Just days before the Energy Department’s advanced energy loan guarantee program funded under 2009 stimulus law is set to expire—and amid an investigation of Solyndra, the California-based solar manufacturer that received the Obama administration’s first loan guarantee—the DOE today finalized a $737 million loan guarantee for the development of a 110-MW concentrating solar power tower facility in Nevada.

The funding backs Tonopah Solar Energy’s Crescent Dunes Solar Energy Project. The solar power tower will use molten salt as the primary heat transfer and storage medium. Located 14 miles northwest of Tonopah, Nev., on land leased from the Bureau of Land Management, project-sponsor SolarReserve has said the facility will be the “first of its kind” in the U.S. and the tallest molten salt tower in the world.

“If we want to be a player in the global clean energy race, we must continue to invest in innovative technologies that enable commercial-scale deployment of clean, renewable power like solar,” Energy Secretary Steven Chu said toda. “Solar generation facilities, like the Crescent Dunes Solar Energy Project, help supply energy to local utilities and create hundreds of good, American clean energy jobs.”

The project includes 17,500 heliostats that collect and focus the sun’s thermal energy to heat molten salt flowing through an approximately 640-foot tall solar power tower.  The high temperature molten salt circulates from the tower to a storage tank, where it is then used to produce steam and generate electricity.  Excess thermal energy is stored in the molten salt and can be called upon at any time to create additional steady, clean, renewable power for up to ten hours, even in the evening hours and when direct sunlight isn’t available. 

“This increases grid stability and reduces the need for carbon pollution emitting generators, which currently supplement intermittent renewable generation technologies during periods of no or low solar resource,” the DOE said in a statement. The molten salt technology was demonstrated at the Solar Two facility in conjunction with the DOE’s National Renewable Energy Laboratory.  Power from the project will be sold to Nevada Power Co., a utility subsidiary of NV Energy, Inc.

The DOE, which has to date issued loans, loan guarantees, or conditional commitments for loan guarantees worth nearly $40 billion to more than 40 clean energy projects across the nation, is rushing to meet the program’s impending deadline. It hopes to make a final decision on about 10 other projects by Sept. 30.

The approvals have sparked the ire of Congressional Republicans, who have raised concerns that DOE may rush final reviews of projects under consideration. The DOE has said it will not approve any projects without a detailed analysis.

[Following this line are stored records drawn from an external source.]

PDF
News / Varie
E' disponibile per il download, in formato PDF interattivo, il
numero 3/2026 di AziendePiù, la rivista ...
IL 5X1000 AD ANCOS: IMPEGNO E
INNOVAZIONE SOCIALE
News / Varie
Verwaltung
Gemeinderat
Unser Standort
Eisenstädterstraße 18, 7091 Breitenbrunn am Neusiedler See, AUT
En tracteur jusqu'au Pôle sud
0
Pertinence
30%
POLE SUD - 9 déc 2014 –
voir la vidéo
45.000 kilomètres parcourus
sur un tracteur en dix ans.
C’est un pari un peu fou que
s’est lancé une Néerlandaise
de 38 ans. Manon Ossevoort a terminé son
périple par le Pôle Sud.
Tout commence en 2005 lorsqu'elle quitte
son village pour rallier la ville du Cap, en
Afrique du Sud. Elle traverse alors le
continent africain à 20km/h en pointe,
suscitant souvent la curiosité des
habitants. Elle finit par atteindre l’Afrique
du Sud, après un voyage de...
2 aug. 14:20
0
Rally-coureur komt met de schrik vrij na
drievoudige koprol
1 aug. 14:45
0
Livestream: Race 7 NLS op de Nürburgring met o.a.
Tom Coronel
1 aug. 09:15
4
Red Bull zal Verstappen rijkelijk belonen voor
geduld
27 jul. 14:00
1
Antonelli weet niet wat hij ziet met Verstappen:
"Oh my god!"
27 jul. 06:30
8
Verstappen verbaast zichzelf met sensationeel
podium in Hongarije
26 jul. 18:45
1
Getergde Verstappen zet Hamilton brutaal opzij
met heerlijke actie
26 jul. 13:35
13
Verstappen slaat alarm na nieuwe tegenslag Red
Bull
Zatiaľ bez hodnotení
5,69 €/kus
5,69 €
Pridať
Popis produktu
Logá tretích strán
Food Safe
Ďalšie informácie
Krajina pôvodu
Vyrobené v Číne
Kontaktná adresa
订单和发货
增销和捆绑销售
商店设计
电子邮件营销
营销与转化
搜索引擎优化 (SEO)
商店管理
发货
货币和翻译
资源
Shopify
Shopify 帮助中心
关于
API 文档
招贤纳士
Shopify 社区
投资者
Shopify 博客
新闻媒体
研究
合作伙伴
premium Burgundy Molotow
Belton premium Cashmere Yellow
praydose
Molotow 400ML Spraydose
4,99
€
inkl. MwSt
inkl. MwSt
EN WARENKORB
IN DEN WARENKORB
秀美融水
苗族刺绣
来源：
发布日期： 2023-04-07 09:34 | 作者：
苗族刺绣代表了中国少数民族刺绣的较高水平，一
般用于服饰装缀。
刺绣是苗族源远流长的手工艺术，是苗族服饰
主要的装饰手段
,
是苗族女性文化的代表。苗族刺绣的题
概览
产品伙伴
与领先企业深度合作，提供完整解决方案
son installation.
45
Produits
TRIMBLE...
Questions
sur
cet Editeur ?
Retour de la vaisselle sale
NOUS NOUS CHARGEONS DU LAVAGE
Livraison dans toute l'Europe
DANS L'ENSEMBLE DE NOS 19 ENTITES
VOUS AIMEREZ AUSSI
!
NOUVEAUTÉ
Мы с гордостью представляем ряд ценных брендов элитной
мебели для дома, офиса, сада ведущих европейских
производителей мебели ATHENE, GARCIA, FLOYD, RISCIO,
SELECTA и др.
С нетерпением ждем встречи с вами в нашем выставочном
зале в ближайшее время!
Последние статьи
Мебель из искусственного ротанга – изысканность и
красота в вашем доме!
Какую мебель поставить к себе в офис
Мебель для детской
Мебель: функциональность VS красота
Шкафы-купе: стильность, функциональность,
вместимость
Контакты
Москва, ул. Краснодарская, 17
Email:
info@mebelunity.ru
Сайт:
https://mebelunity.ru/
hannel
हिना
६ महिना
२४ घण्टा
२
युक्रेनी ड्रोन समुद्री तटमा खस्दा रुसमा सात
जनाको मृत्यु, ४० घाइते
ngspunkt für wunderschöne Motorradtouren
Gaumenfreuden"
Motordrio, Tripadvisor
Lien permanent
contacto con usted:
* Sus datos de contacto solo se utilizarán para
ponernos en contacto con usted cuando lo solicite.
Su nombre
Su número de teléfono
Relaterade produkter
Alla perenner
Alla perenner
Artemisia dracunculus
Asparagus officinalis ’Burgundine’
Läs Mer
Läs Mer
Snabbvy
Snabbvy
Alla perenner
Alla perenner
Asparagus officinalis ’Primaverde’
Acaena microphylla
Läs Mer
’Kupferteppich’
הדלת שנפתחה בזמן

Republicans on both the House Oversight and Government Reform and the Energy and Commerce committees have launched investigations into the agency’s loan-gurantee program after Solyndra, which received $535 million loan guarantee from the DOE, filed for bankruptcy and laid off 1,100 workers earlier this month. The Justice Department and other federal agencies are also investigating the failed solar manufacturer.

Last week in a House hearing, Republicans on the committees asked Solyndra CEO Brian Harrison and Chief Financial Officer W.G. Stover questions such as when taxpayers might expect to get back the $535 million that the federal government loaned the firm as part of the stimulus program.

But the executives from the Fremont company repeatedly invoked their Fifth Amendment rights against self-incrimination. After several minutes of similar questions and responses, Rep. Henry Waxman (D-Calif.) said pushing witnesses pleading the Fifth bordered on prosecutorial misconduct, ending the hearing shortly thereafter.